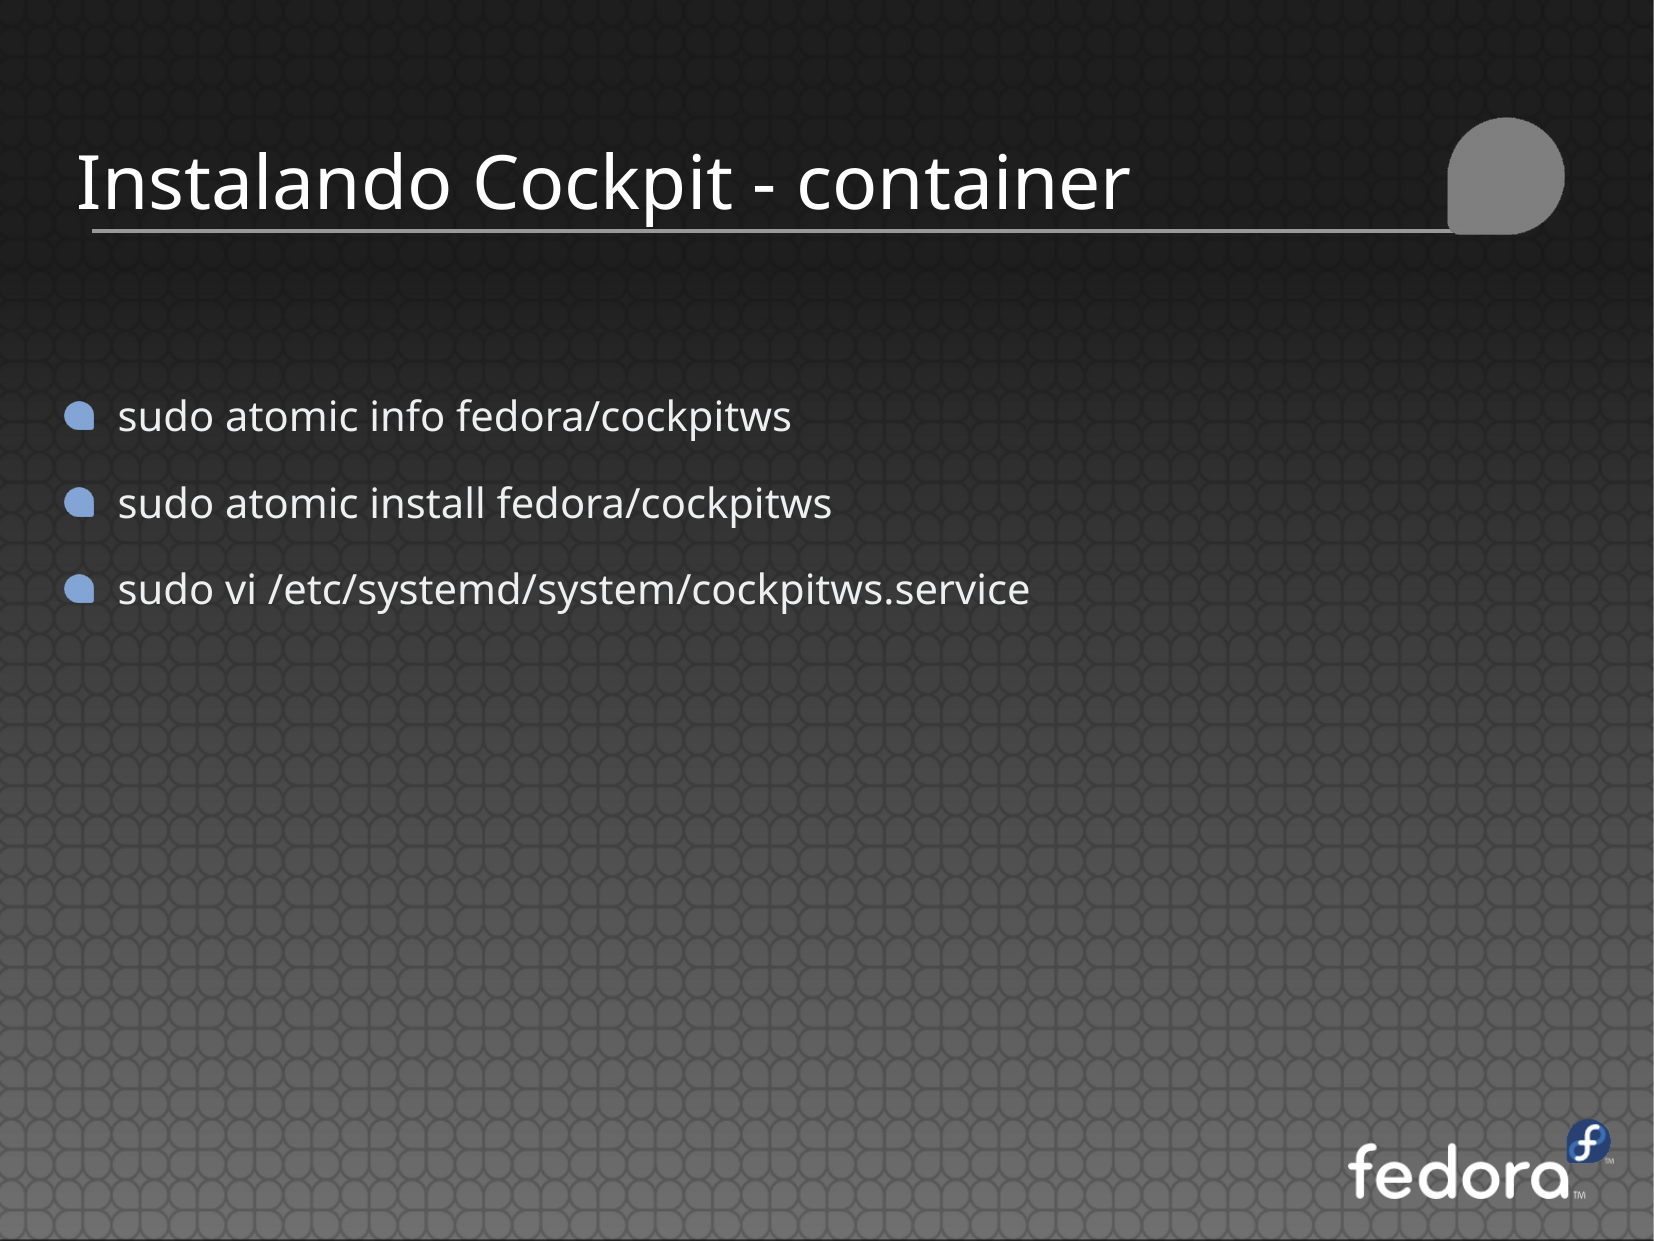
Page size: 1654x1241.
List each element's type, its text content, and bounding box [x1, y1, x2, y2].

title Instalando Cockpit - container [76, 112, 1566, 249]
list sudo atomic info fedora/cockpitws sudo atomic install fedora/cockpitws sudo vi /etc/systemd/system/cockpitws.service [46, 300, 1536, 1241]
picture [0, 0, 1654, 1241]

# # #

Description of the task: Please repeat the text lines of all the items above word for word, and leave the pictures out of your answer.

Complete answer:
Page size: 1654x1241.
List each element's type, its text content, and bounding box [x1, y1, x2, y2].

title Instalando Cockpit - container [76, 112, 1566, 249]
list sudo atomic info fedora/cockpitws sudo atomic install fedora/cockpitws sudo vi /etc/systemd/system/cockpitws.service [46, 300, 1536, 1241]
picture [0, 0, 1654, 1241]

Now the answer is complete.